Our OTC currency desk provides institutional-grade execution for African currency pairs, with live pricing across USD/GHS, USD/NGN, USD/KES, USD/ZAR, USD/XAF, USD/TZS, and 20+ additional pairs. We offer same-day execution, transparent pricing, and dedicated account management for clients above our minimum transaction thresholds.

Contact our dealing desk to discuss your volume requirements and receive a sample price comparison against your current FX provider.

Frequently Asked Questions

What is OTC currency trading in simple terms?

OTC currency trading allows trading directly between two parties without using a centralised exchange. This offers flexibility and often better pricing, making it ideal for high-volume traders and institutions managing large transactions.

Why do African institutions prefer OTC currency trading?

African institutions prefer OTC currency trading due to its ability to handle large volumes efficiently, offering better pricing, and mitigating the risks of illiquidity often found in exchange-traded FX markets.

How does OTC currency trading work in Africa?

OTC currency trading in Africa operates through a network of banks and financial institutions that facilitate the exchange of currencies directly between buyers and sellers, offering tailored proposals and competitive rates.

Are there risks to OTC currency trading?

Yes, OTC currency trading involves counterparty risks as transactions are not conducted on a centralised exchange. However, these can be mitigated through due diligence and trading with reputable institutions.

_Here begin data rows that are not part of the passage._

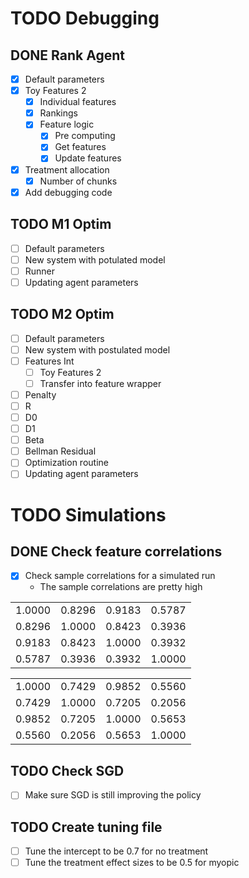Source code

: #+title Notes
#+author Nicholas J Meyer

#+startup: showeverything

* TODO Debugging
** DONE Rank Agent
   CLOSED: [2015-02-15 Sun 23:46]
   - [X] Default parameters
   - [X] Toy Features 2
     - [X] Individual features
     - [X] Rankings
     - [X] Feature logic
       - [X] Pre computing
       - [X] Get features
       - [X] Update features
   - [X] Treatment allocation
     - [X] Number of chunks
   - [X] Add debugging code
** TODO M1 Optim 
   - [ ] Default parameters
   - [ ] New system with potulated model
   - [ ] Runner
   - [ ] Updating agent parameters
** TODO M2 Optim
   - [ ] Default parameters
   - [ ] New system with postulated model
   - [ ] Features Int
     - [ ] Toy Features 2
     - [ ] Transfer into feature wrapper
   - [ ] Penalty
   - [ ] R
   - [ ] D0
   - [ ] D1
   - [ ] Beta
   - [ ] Bellman Residual
   - [ ] Optimization routine
   - [ ] Updating agent parameters




* TODO Simulations
** DONE Check feature correlations
   CLOSED: [2015-02-16 Mon 12:36]
   - [X] Check sample correlations for a simulated run
     - The sample correlations are pretty high
#+name: Infected average feature correlations
| 1.0000 | 0.8296 | 0.9183 | 0.5787 |
| 0.8296 | 1.0000 | 0.8423 | 0.3936 |
| 0.9183 | 0.8423 | 1.0000 | 0.3932 |
| 0.5787 | 0.3936 | 0.3932 | 1.0000 |
   
#+name: Not Infected average feature correlations
| 1.0000 | 0.7429 | 0.9852 | 0.5560 |
| 0.7429 | 1.0000 | 0.7205 | 0.2056 |
| 0.9852 | 0.7205 | 1.0000 | 0.5653 |
| 0.5560 | 0.2056 | 0.5653 | 1.0000 |

** TODO Check SGD
   - [ ] Make sure SGD is still improving the policy
** TODO Create tuning file
   - [ ] Tune the intercept to be 0.7 for no treatment
   - [ ] Tune the treatment effect sizes to be 0.5 for myopic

How do OTC markets benefit high-volume traders?

OTC markets benefit high-volume traders by providing the capacity to execute large transactions without causing significant price fluctuations, ensuring more favourable and stable pricing.

Is OTC currency trading regulated?

OTC currency trading is less regulated than exchange-traded markets, but it adheres to guidelines set by financial authorities, requiring traders to rely more on institutional trust and reputation.

What are the main features of OTC trading platforms?

OTC trading platforms offer customised trading experiences with features like real-time pricing, lower transaction costs, anonymity, and the ability to handle complex and large trades efficiently.

Can individuals participate in OTC currency trading?

Individuals can participate in OTC currency trading, although it is more commonly used by institutions and high-volume traders due to its sophisticated nature and the need for substantial capital.